I'm trying to upload a number of large files to s3. I want to do this
in parallel using threads, but it looks like the s3 gems for windows
aren't thread safe.
I then started looking into fork. Memory/process creation time
aren't a limiting factor.
···
****
So the question is: How can I create a thread like experience using
fork
(or something similar). I want it to run only a subset of the entire
program (ideally what's in the block) and I want to wait for it to
finish.
****
I tried win32/process#fork, but it runs the entire program twice. And
open("|-", "r") isn't supported on windows either.
Though, I wonder if this is an improvement over the serial uploading.
Unless the upload rate is limited to a fraction of the total upload
speed for each process wanting to upload data (either on the uploading
or the receiving end), two files uploaded in parallel will use half*
the bandwidth, and thus upload just as slow or fast as the two files
in series.
Additionally, the program complexity rises: instead of keeping tabs on
successful uploads of one file, it's now n uploads that have to be
monitored and redone on failure.
But since engineering challenges are fun, I'd do it like this (if I had to):
- Create an upload queue server containing all unfinished uploads.
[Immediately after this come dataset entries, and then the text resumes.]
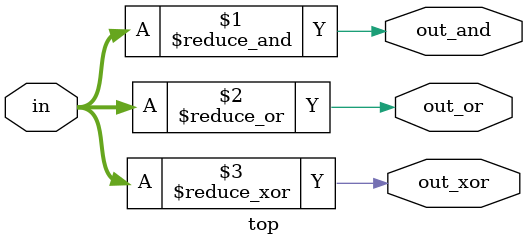
<source format=sv>
module top (
    input [3:0] in,
    output out_and,
    output out_or,
    output out_xor
);

    // Perform the logical AND operation on all the input bits
    assign out_and = &in;

    // Perform the logical OR operation on all the input bits
    assign out_or = |in;

    // Perform the logical XOR operation on all the input bits
    assign out_xor = ^in;

endmodule

</source>
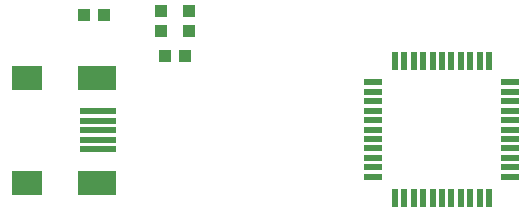
<source format=gtp>
G75*
G70*
%OFA0B0*%
%FSLAX24Y24*%
%IPPOS*%
%LPD*%
%AMOC8*
5,1,8,0,0,1.08239X$1,22.5*
%
%ADD10R,0.0591X0.0197*%
%ADD11R,0.0197X0.0591*%
%ADD12R,0.0984X0.0787*%
%ADD13R,0.1299X0.0787*%
%ADD14R,0.1220X0.0197*%
%ADD15R,0.0394X0.0433*%
%ADD16R,0.0433X0.0394*%
D10*
X012817Y003667D03*
X012817Y003982D03*
X012817Y004297D03*
X012817Y004612D03*
X012817Y004927D03*
X012817Y005242D03*
X012817Y005557D03*
X012817Y005872D03*
X012817Y006187D03*
X012817Y006502D03*
X012817Y006817D03*
X017384Y006817D03*
X017384Y006502D03*
X017384Y006187D03*
X017384Y005872D03*
X017384Y005557D03*
X017384Y005242D03*
X017384Y004927D03*
X017384Y004612D03*
X017384Y004297D03*
X017384Y003982D03*
X017384Y003667D03*
D11*
X016676Y002958D03*
X016361Y002958D03*
X016046Y002958D03*
X015731Y002958D03*
X015416Y002958D03*
X015101Y002958D03*
X014786Y002958D03*
X014471Y002958D03*
X014156Y002958D03*
X013841Y002958D03*
X013526Y002958D03*
X013526Y007525D03*
X013841Y007525D03*
X014156Y007525D03*
X014471Y007525D03*
X014786Y007525D03*
X015101Y007525D03*
X015416Y007525D03*
X015731Y007525D03*
X016046Y007525D03*
X016361Y007525D03*
X016676Y007525D03*
D12*
X001282Y003470D03*
X001282Y006974D03*
D13*
X003605Y006974D03*
X003605Y003470D03*
D14*
X003644Y004592D03*
X003644Y004907D03*
X003644Y005222D03*
X003644Y005537D03*
X003644Y005852D03*
D15*
X005748Y008523D03*
X006679Y008525D03*
X006679Y009194D03*
X005748Y009192D03*
D16*
X003843Y009060D03*
X003174Y009060D03*
X005869Y007695D03*
X006538Y007695D03*
M02*

</source>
- Spawn several worker processes that check the queue for the next
available upload (beware: race condition. A simple block-and-backoff
strategy would be sufficient to prevent that, I think), and mark their
assigned uploads.
- Once the upload is finished, the worker processes send the all
clear, and the upload gets removed from the queue.
- If a worker process cannot finish its upload for whatever reason,
the upload gets marked as unfinished again.
- If a worker finishes its upload, it marks the queue item for deletion.